An exact copy of the data is needed, one that excludes all pictures.

Recorded information >>
..........
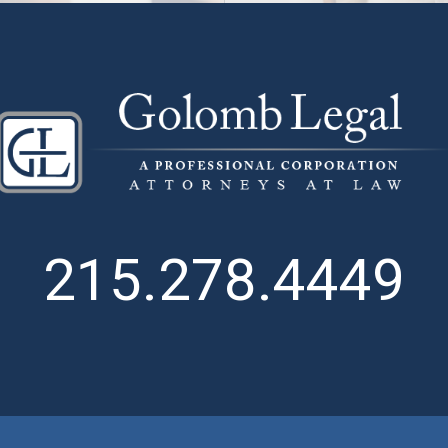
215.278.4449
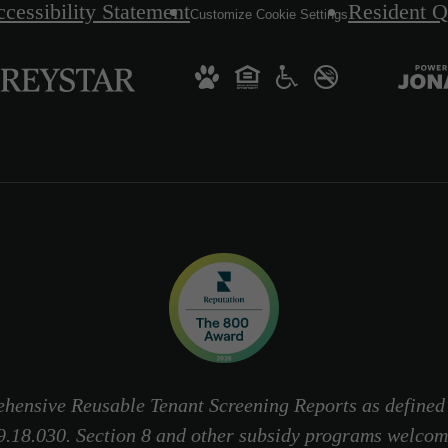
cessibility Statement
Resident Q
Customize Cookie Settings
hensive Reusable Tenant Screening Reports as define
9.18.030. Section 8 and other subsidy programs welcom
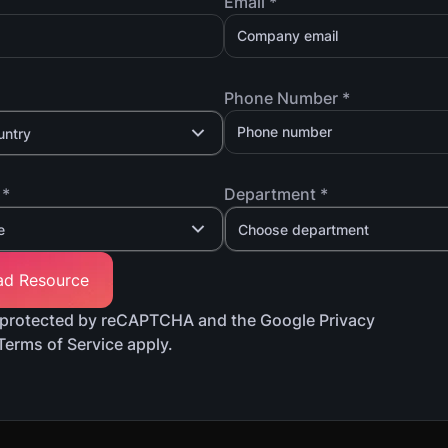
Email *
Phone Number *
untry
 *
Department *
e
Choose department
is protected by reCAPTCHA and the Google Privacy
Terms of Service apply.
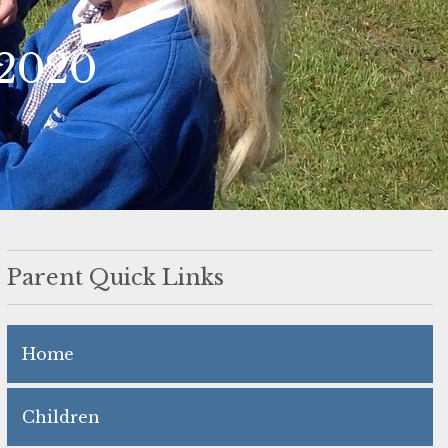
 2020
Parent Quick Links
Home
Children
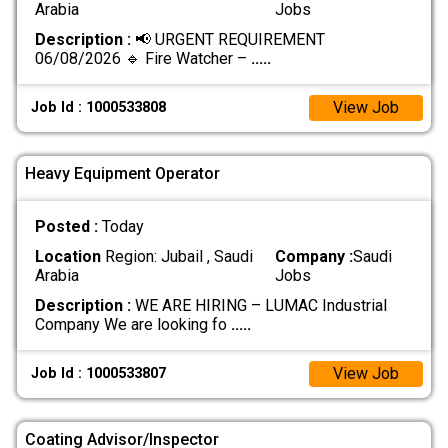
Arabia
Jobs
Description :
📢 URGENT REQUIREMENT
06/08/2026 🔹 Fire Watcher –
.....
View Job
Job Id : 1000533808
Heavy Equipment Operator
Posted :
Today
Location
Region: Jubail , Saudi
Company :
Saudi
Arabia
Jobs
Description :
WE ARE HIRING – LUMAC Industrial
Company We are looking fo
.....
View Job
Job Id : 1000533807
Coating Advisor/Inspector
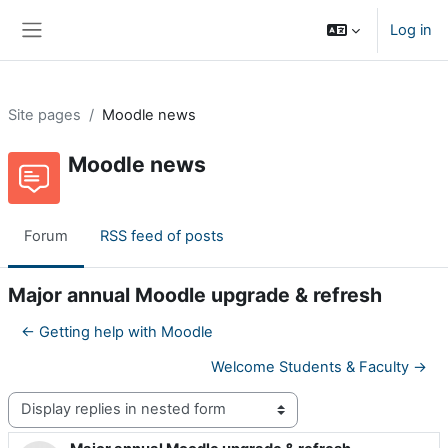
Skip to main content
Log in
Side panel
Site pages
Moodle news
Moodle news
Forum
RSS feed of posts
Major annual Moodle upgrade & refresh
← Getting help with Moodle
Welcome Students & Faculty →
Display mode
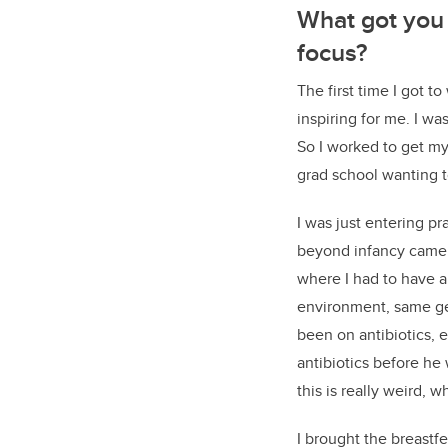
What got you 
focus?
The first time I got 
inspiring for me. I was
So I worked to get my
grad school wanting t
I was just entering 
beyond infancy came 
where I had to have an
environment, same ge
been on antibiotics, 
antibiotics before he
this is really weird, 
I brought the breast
..........
Task output >>
215.278.4449
cessibility Statement
Resident Q
Customize Cookie Settings
hensive Reusable Tenant Screening Reports as define
9.18.030. Section 8 and other subsidy programs welcom
Email *
Phone Number *
untry
 *
Department *
e
Choose department
is protected by reCAPTCHA and the Google Privacy
Terms of Service apply.
 2020
Parent Quick Links
Home
Children
Arabia
Jobs
Description :
📢 URGENT REQUIREMENT
06/08/2026 🔹 Fire Watcher –
.....
View Job
Job Id : 1000533808
Heavy Equipment Operator
Posted :
Today
Location
Region: Jubail , Saudi
Company :
Saudi
Arabia
Jobs
Description :
WE ARE HIRING – LUMAC Industrial
Company We are looking fo
.....
View Job
Job Id : 1000533807
Coating Advisor/Inspector
Skip to main content
Log in
Side panel
Site pages
Moodle news
Moodle news
Forum
RSS feed of posts
Major annual Moodle upgrade & refresh
← Getting help with Moodle
Welcome Students & Faculty →
Display mode
What got you 
focus?
The first time I got 
inspiring for me. I was
So I worked to get my
grad school wanting t
I was just entering 
beyond infancy came 
where I had to have an
environment, same ge
been on antibiotics, 
antibiotics before he
this is really weird, 
I brought the breast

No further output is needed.